With freshers’ week being a rite of passage, it looks like students may be relying on this financial help from their parents, as first year students spend an average of £286 during freshers’ week alone, according to UCAS. We’ve looked into the main sources of income, and how students are spending their money at Uni.
Key survey findings
What sources of income do students receive?
- More than two thirds of students (69%) receive the maintenance loan to support living costs during term-time, with the national average being £161.14 a week
- After student finance, almost two thirds of students (61%) get help from their parents – receiving the national average being £205 a month
- Personal savings are also crucial to support students financially, with more than a third (37%) relying on this
- A third of students rely on working during term-time (33%), receiving an average of £96.70 a month
- Almost one in five (17%) use an overdraft for financial income during term-time
Why are students going to mum and dad for financial support?
One of the biggest outgoing for most students is rent, spending an average of £448 a month on this. For a lot of students, their maintenance loan is just enough to cover this cost each month – leaving no money left for other essential living costs. Food shopping, toiletries and household items is the second biggest monthly spend, costing an average of £78.10 a month, and household bills costing on average £43.10 a month.
How can students look after their finances post-freshers’ week?
After a hectic week of partying and socialising, students finances can look fairly dim for the remainder of the first term.

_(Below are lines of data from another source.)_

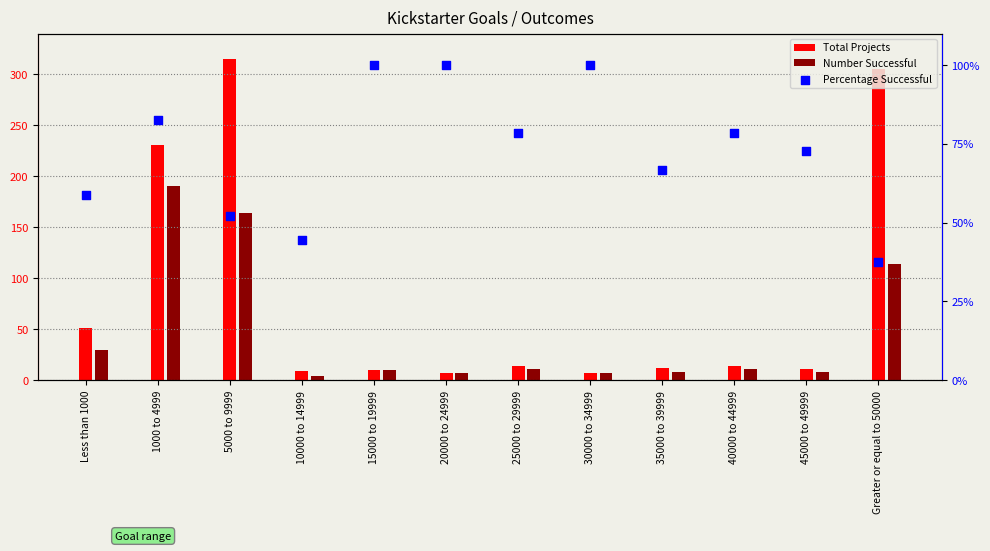

What is the change in value from 10000 to 14999 to 30000 to 34999?

+0.6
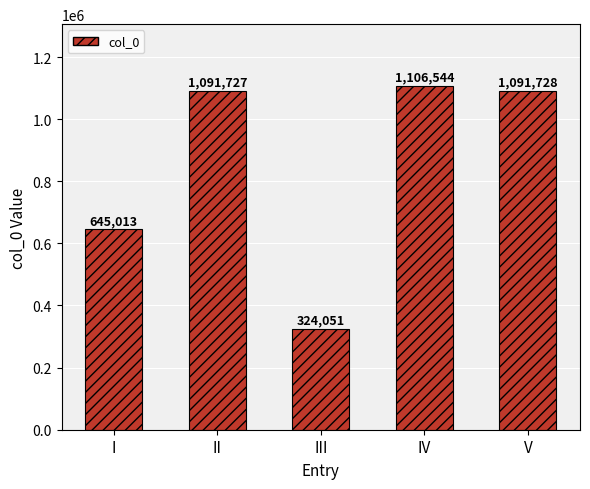

What is the value of the 1st bar from the left?

645013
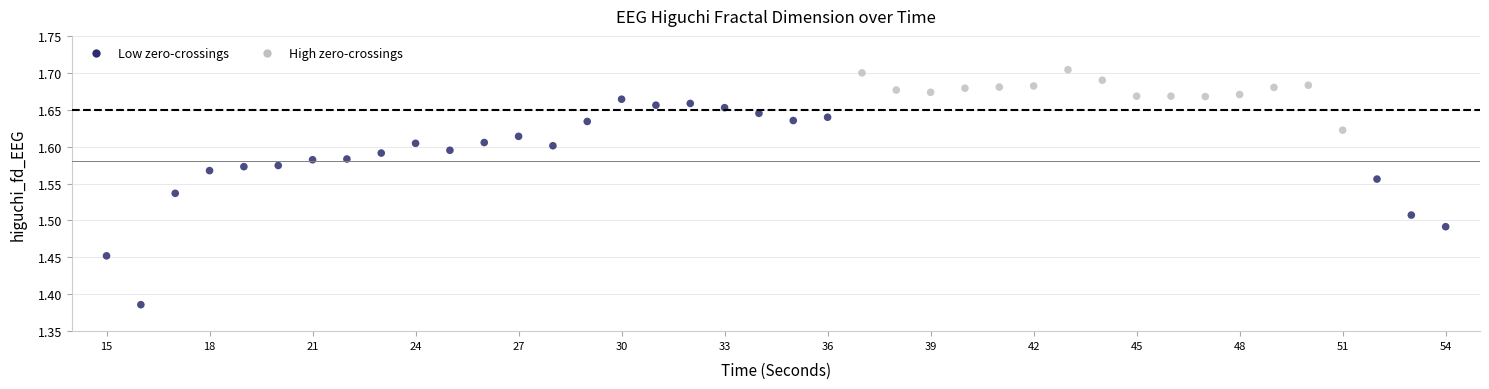

What is the range of Y values (max minus min)?

0.3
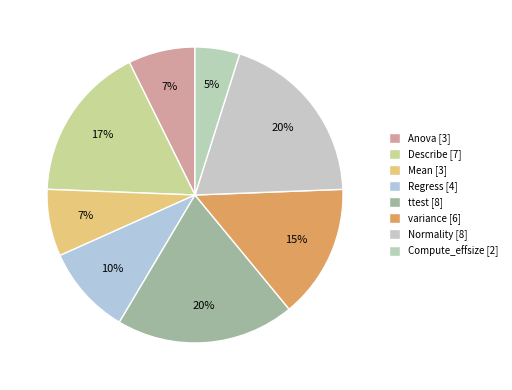

Does any single category account for the majority?

No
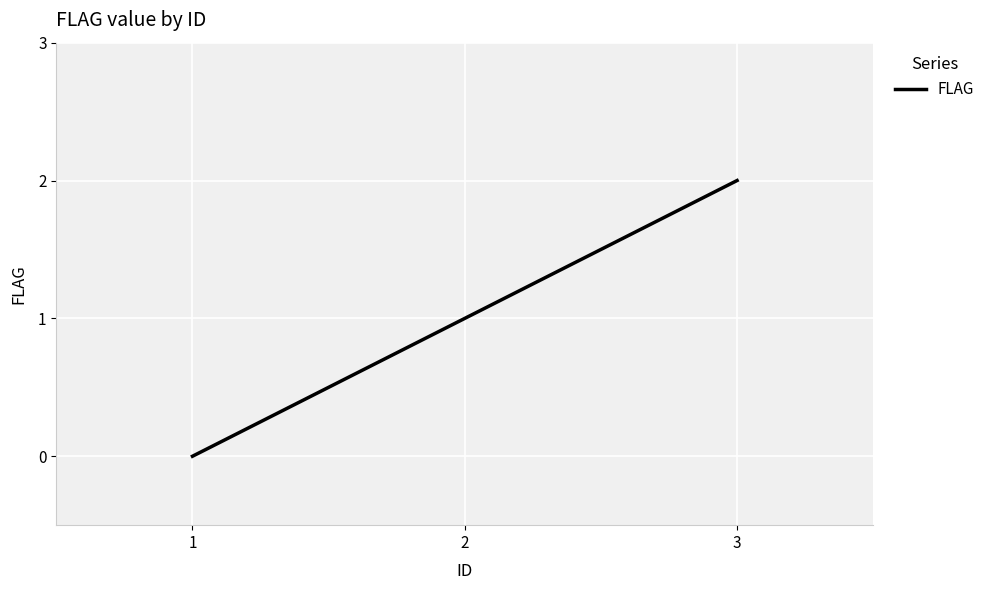

How many values are below 1?

1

Luckily, there’s several ways students can help to make their bank accounts look less frightening.
- Figure out monthly budget: It’s important students have an idea of their in-and-outgoings, to avoid sudden surprises when checking bank balances. NatWest’s Budget Calculator will help with this process.
- Create a Student Budget checklist. This is an overview of all monthly outgoings, to make sure that all payments that need to be made have been covered.
- Get a part-time job. Not all students may receive help from their parents or have any savings, so getting a job will help to top up the bank account each month.
About the data: The findings were taken from NatWest’s Student Living Index 2017. This was a survey conducted through YouthSight asking 3,407 university students across 35 cities in the UK how they spend their time and money.